Turkish battalion commander Izzet Cetingoz says the circumcision program constitutes about 10 percent of the total number of local residents whom the Turkish KFOR medical unit has treated so far.

"We have a medical team of a general surgeon under the command of a senior medical officer, a major. We have an ambulance vehicle and a nurse and every day they visit one village and they circumcise boys and the next day they come back, examine the boys and look after the other children too."

Commander Cetingoz says the medical team also provides emergency medical assistance.

"This is not the regular job of the Turkish Army. Normally we don't do it in Turkey, but there was a need here requested of us. The children had not been circumcised up to a certain age and unfortunately we have learned that the barbers have been circumcising these boys and they were asking a price of 100 German marks. We know that these people do not have that kind of money. They are poor and we believe that we have done a very important public service."

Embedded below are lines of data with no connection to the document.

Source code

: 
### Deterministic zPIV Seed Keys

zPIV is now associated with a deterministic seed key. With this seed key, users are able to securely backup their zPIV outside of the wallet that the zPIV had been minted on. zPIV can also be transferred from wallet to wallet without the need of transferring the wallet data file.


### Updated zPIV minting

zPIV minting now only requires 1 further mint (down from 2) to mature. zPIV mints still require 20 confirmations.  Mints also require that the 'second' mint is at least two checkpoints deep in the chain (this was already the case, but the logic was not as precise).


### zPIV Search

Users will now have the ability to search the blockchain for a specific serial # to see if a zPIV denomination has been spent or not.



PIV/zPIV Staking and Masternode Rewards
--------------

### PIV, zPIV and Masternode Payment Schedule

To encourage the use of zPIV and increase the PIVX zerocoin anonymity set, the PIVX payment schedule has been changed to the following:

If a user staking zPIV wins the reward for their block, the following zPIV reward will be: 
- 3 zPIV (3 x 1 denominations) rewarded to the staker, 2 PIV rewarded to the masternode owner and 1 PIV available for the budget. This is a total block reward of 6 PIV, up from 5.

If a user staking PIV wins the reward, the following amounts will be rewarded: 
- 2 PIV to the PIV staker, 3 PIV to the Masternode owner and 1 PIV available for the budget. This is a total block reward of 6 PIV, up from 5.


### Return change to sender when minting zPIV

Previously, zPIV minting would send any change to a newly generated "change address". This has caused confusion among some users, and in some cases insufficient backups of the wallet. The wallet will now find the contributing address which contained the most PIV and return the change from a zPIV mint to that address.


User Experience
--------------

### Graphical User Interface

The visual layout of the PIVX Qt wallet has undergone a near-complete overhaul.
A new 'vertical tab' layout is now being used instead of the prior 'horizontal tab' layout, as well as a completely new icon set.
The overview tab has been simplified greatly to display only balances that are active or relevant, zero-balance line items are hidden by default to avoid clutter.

Cetingoz says that for the past decade, circumcision was not available as a medical procedure in Kosovo. He notes that traditionally, circumcision is only performed on boys up to the age of five. But since so many Kosovar boys were unable to undergo the procedure in recent years, the Turkish Army medical team has given priority to boys between the ages of five and seven. Once they are done, the Turkish commander says, the team, if called upon, will perform the procedure on younger boys.